7 Kasım 2010 Pazar

Masa da masaymış ha!



Anladım ki, ben sizin salona yalnızca kablosuz bir ağ aracılığıyla bağlanabiliyorum sevgilim!

Ve ne sen bunun farkındasın ne tt.net farkında... Açıkçası ben de yeni fark ediyorum...

İşten eve koşuyorum, otobüs durağından evin kapısına kadar sebepsiz sırıtıyorum, bir telaş içindeyim sanki bir randevum var ona yetişiyorum...

O kara kuru kutuyu açıyorum aleleacele, montu masanın üstüne atıyorum, beni sana ulaştıracak şifreyi giriyorum, biliyorum ki nettesin bu sefer, bu sefer büyük hissediyorum!

Velhasıl, fena bir yanılsama içindeyim, sanıyorum ki senleyim. Hâlbuki, ki açmak gerekirse, hâl bu ki; msnleyim...

Seni online görüp, on dakika aynı dijital çatı altında kalmak ve birçok sefer sana bir şey söylemeden çıkmak ve bundan mutlu olmak -orada bir yerde olduğunu bilmekten sevinç duymak- bir tedavi gerektiriyor olmalı mutlaka...

O turuncu ışık ne kadar aydınlatabilir bu karanlık odayı, inan ben de bilmiyorum ve sevgilim yanıyor bedenimin ta içi, anladım ki, buna ilaç olamaz sen dâhil hiçbir çevrimiçi...

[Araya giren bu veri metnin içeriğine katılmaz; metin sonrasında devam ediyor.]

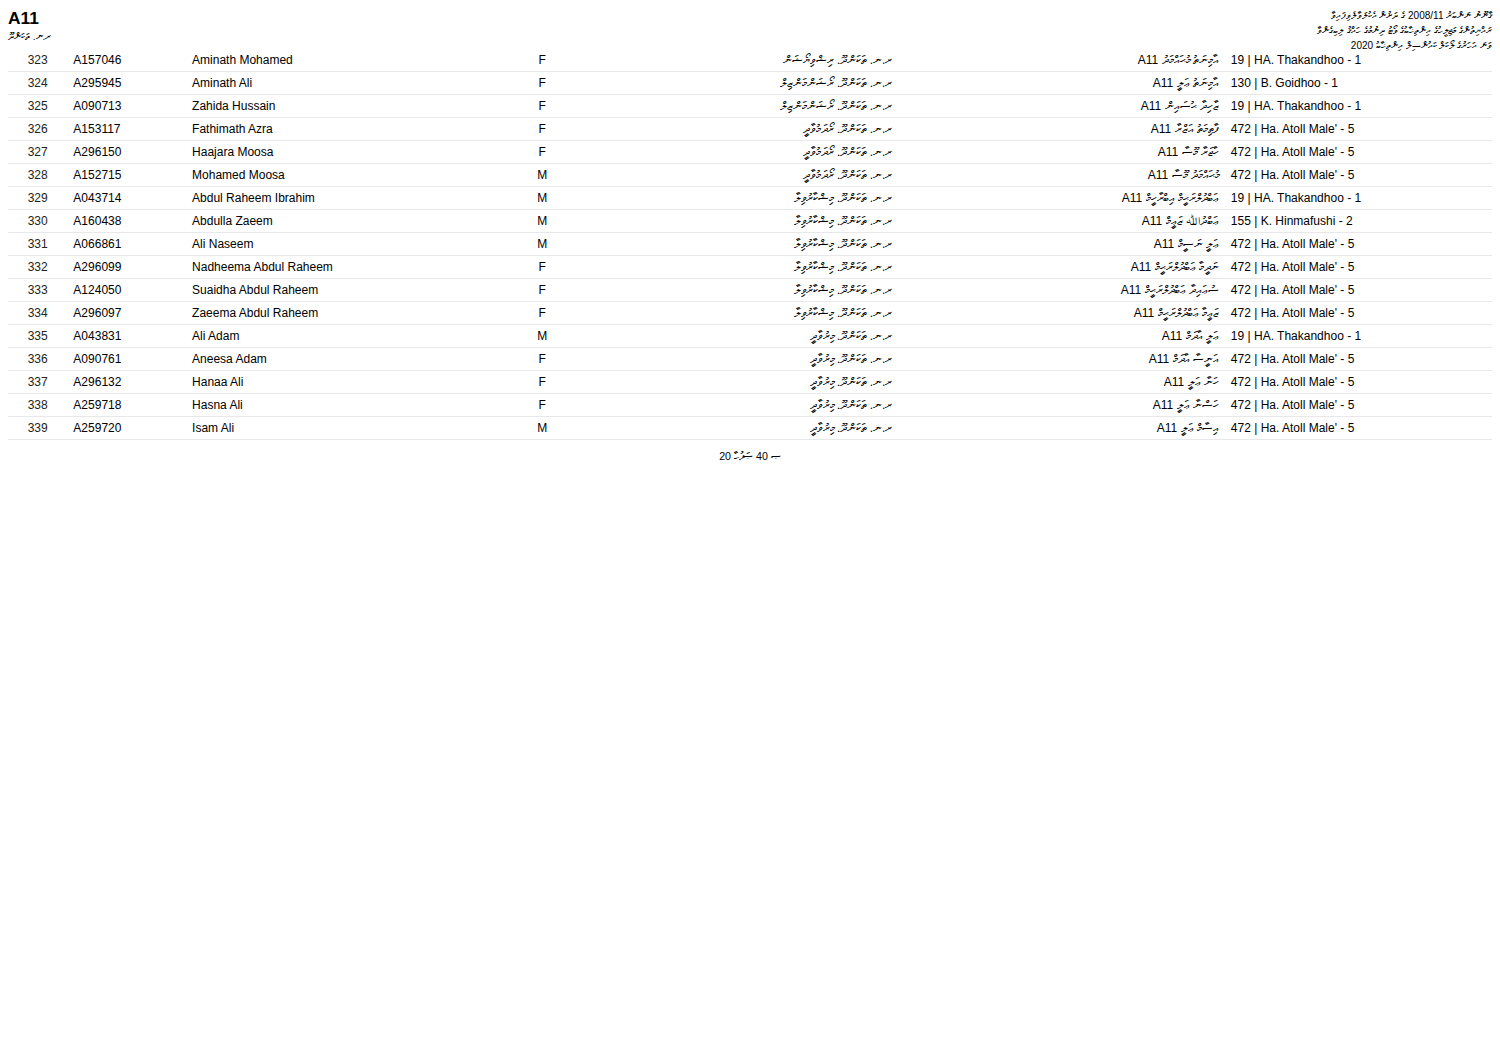A11
ޤާނޫނު ނަންބަރު 2008/11 ގެ ދަށުން އެކުލަވާލެވިފައިވާ
ރައްޔިތުންގެ މަޖިލީހުގެ އިންތިޚާބުގެ ވޯޓު ދިނުމުގެ ހައްޤު ލިބިގެންވާ
2020 ވަނަ އަހަރުގެ ލޯކަލް ކައުންސިލް އިންތިޚާބު
ރ.ނ. ތަކަންދޫ
| 323 | A157046 | Aminath Mohamed | F | ރ.ނ. ތަކަންދޫ، ރިޝްވިޔޯޝަން | A11 އާމިނަތު މުޙައްމަދު | 19 / HA. Thakandhoo - 1 |
| 324 | A295945 | Aminath Ali | F | ރ.ނ. ތަކަންދޫ، ރޯޝަންމަންޒިލް | A11 އާމިނަތު ޢަލީ | 130 / B. Goidhoo - 1 |
| 325 | A090713 | Zahida Hussain | F | ރ.ނ. ތަކަންދޫ، ރޯޝަންމަންޒިލް | A11 ޒާހިދާ ޙުސައިން | 19 / HA. Thakandhoo - 1 |
| 326 | A153117 | Fathimath Azra | F | ރ.ނ. ތަކަންދޫ، ރޯދަމުވާދީ | A11 ފާޠިމަތު އަޒްރާ | 472 / Ha. Atoll Male' - 5 |
| 327 | A296150 | Haajara Moosa | F | ރ.ނ. ތަކަންދޫ، ރޯދަމުވާދީ | A11 ހާޖަރާ މޫސާ | 472 / Ha. Atoll Male' - 5 |
| 328 | A152715 | Mohamed Moosa | M | ރ.ނ. ތަކަންދޫ، ރޯދަމުވާދީ | A11 މުޙައްމަދު މޫސާ | 472 / Ha. Atoll Male' - 5 |
| 329 | A043714 | Abdul Raheem Ibrahim | M | ރ.ނ. ތަކަންދޫ، މިޝްކާރުވިލާ | A11 ޢަބްދުލްރަޙީމް އިބްރާހީމް | 19 / HA. Thakandhoo - 1 |
| 330 | A160438 | Abdulla Zaeem | M | ރ.ނ. ތަކަންދޫ، މިޝްކާރުވިލާ | A11 ޢަބްދުﷲ ޒަޢީމް | 155 / K. Hinmafushi - 2 |
| 331 | A066861 | Ali Naseem | M | ރ.ނ. ތަކަންދޫ، މިޝްކާރުވިލާ | A11 ޢަލީ ނަސީމް | 472 / Ha. Atoll Male' - 5 |
| 332 | A296099 | Nadheema Abdul Raheem | F | ރ.ނ. ތަކަންދޫ، މިޝްކާރުވިލާ | A11 ނަދީމާ ޢަބްދުލްރަޙީމް | 472 / Ha. Atoll Male' - 5 |
| 333 | A124050 | Suaidha Abdul Raheem | F | ރ.ނ. ތަކަންދޫ، މިޝްކާރުވިލާ | A11 ސުޢައިދާ ޢަބްދުލްރަޙީމް | 472 / Ha. Atoll Male' - 5 |
| 334 | A296097 | Zaeema Abdul Raheem | F | ރ.ނ. ތަކަންދޫ، މިޝްކާރުވިލާ | A11 ޒަޢީމާ ޢަބްދުލްރަޙީމް | 472 / Ha. Atoll Male' - 5 |
| 335 | A043831 | Ali Adam | M | ރ.ނ. ތަކަންދޫ، މިރުވާދީ | A11 ޢަލީ އާދަމް | 19 / HA. Thakandhoo - 1 |
| 336 | A090761 | Aneesa Adam | F | ރ.ނ. ތަކަންދޫ، މިރުވާދީ | A11 އަނީސާ އާދަމް | 472 / Ha. Atoll Male' - 5 |
| 337 | A296132 | Hanaa Ali | F | ރ.ނ. ތަކަންދޫ، މިރުވާދީ | A11 ހަނާ ޢަލީ | 472 / Ha. Atoll Male' - 5 |
| 338 | A259718 | Hasna Ali | F | ރ.ނ. ތަކަންދޫ، މިރުވާދީ | A11 ހަސްނާ ޢަލީ | 472 / Ha. Atoll Male' - 5 |
| 339 | A259720 | Isam Ali | M | ރ.ނ. ތަކަންދޫ، މިރުވާދީ | A11 އިސާމް ޢަލީ | 472 / Ha. Atoll Male' - 5 |
20 ޞ 40 ޞަފުހާ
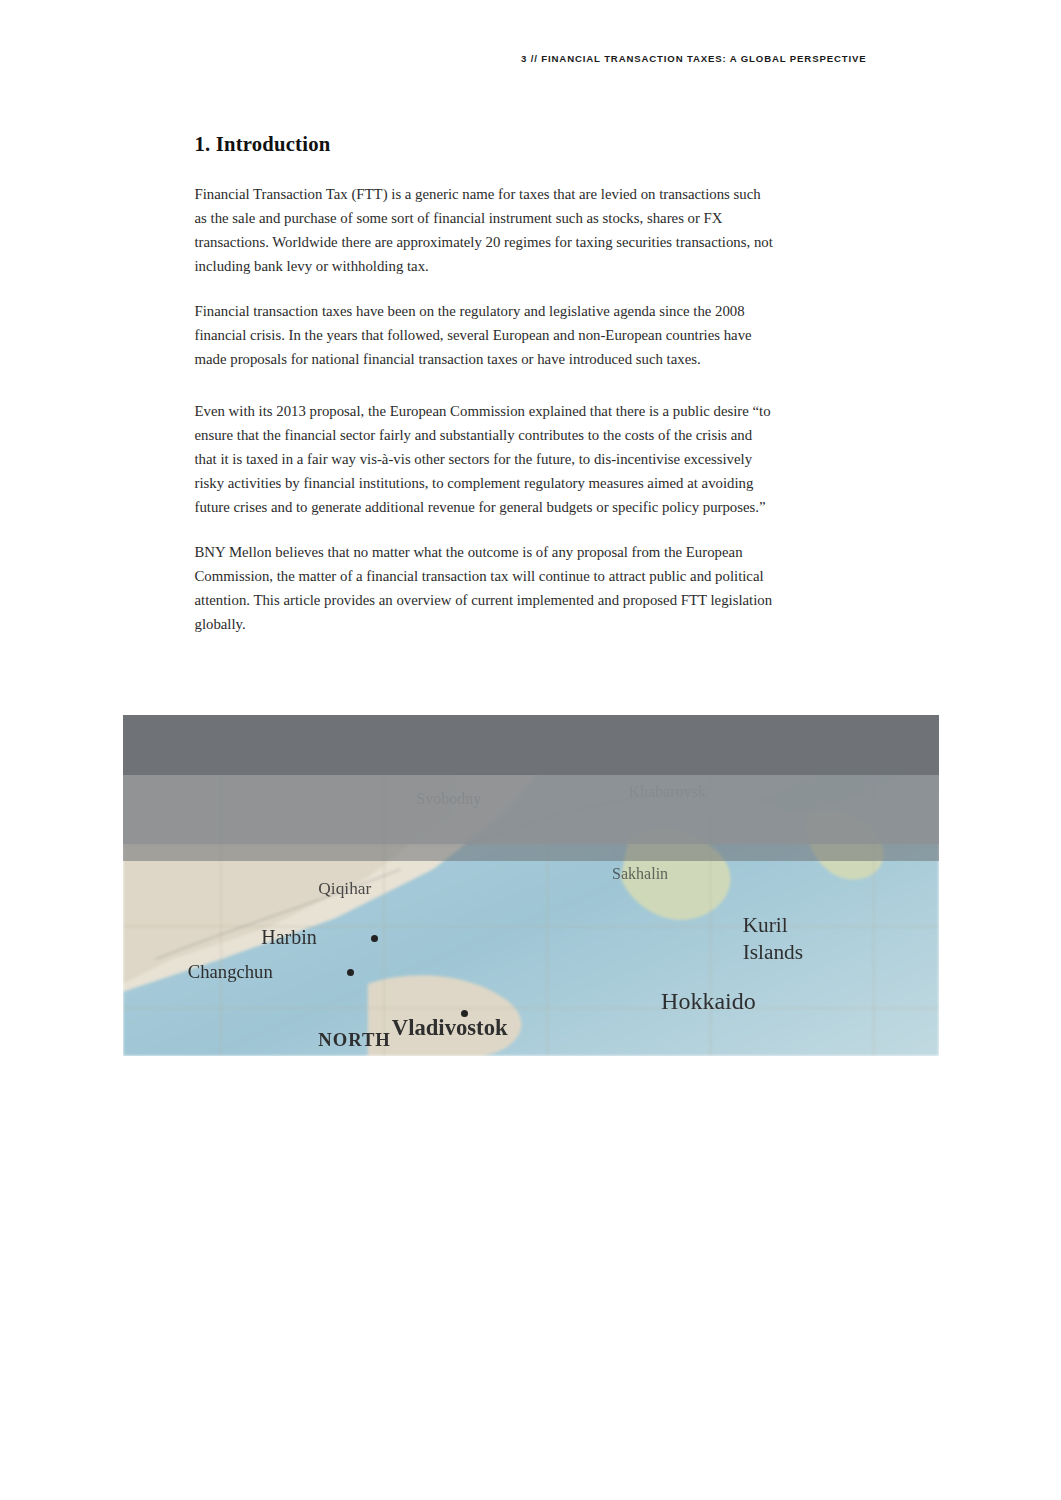3 // FINANCIAL TRANSACTION TAXES: A GLOBAL PERSPECTIVE
1. Introduction
Financial Transaction Tax (FTT) is a generic name for taxes that are levied on transactions such as the sale and purchase of some sort of financial instrument such as stocks, shares or FX transactions. Worldwide there are approximately 20 regimes for taxing securities transactions, not including bank levy or withholding tax.
Financial transaction taxes have been on the regulatory and legislative agenda since the 2008 financial crisis. In the years that followed, several European and non-European countries have made proposals for national financial transaction taxes or have introduced such taxes.
Even with its 2013 proposal, the European Commission explained that there is a public desire “to ensure that the financial sector fairly and substantially contributes to the costs of the crisis and that it is taxed in a fair way vis-à-vis other sectors for the future, to dis-incentivise excessively risky activities by financial institutions, to complement regulatory measures aimed at avoiding future crises and to generate additional revenue for general budgets or specific policy purposes.”
BNY Mellon believes that no matter what the outcome is of any proposal from the European Commission, the matter of a financial transaction tax will continue to attract public and political attention. This article provides an overview of current implemented and proposed FTT legislation globally.
Svobodny Khabarovsk Sakhalin Qiqihar Harbin Changchun Vladivostok NORTH Kuril Islands Hokkaido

Bir gün mutlaka gerçek bir masada oturmalıyız senle; pencereden gelen ışığı koymalız masaya, üç kere üç dokuz eder, dokuzu koymalıyız mesela.* Bir şiir okumalıyım, gözlerine bakarak güldürmeliyim seni, o aptal ve sarışın dijital ikonu hiç görmeden. Saçını kulağının arkasına atarken elini görmeliyim, ince beyaz parmakların tutmalı kadehini, sıcaklığını senin artırdığın bir oda sıcaklığında, bizi dinden uzaklaştırmayacak kadar kırmızı şaraplar içmeliyiz. Yüksek tavanlı -tavanında işlemeler olan- eski bir binada geçmişten konuşmalıyız ve gelecekten, neş’eye doymalıyız . Biraz yemek yemeliyiz sonra kaşığı ağzına götürürken seyretmeliyim seni, ağzım açık, bir Cumartesi akşamı.. Sanki bir daha hiç pazar olmayacak gibi alışveriş yapmalız, sende ne varsa artık bende, bende ne varsa... Susmalıyız sonra, altın gümüş paritesinden (değerdeşliğinden) uzak derin bir sükût kaplamalı bu yorgunluğun üstünü ardından biraz yürümeli, şaraptan kızarmış yanaklarının kırmızısını daha da belirginleştirecek ışıklı bir bahçede birer yorgunluk kahvesi içmeliyiz...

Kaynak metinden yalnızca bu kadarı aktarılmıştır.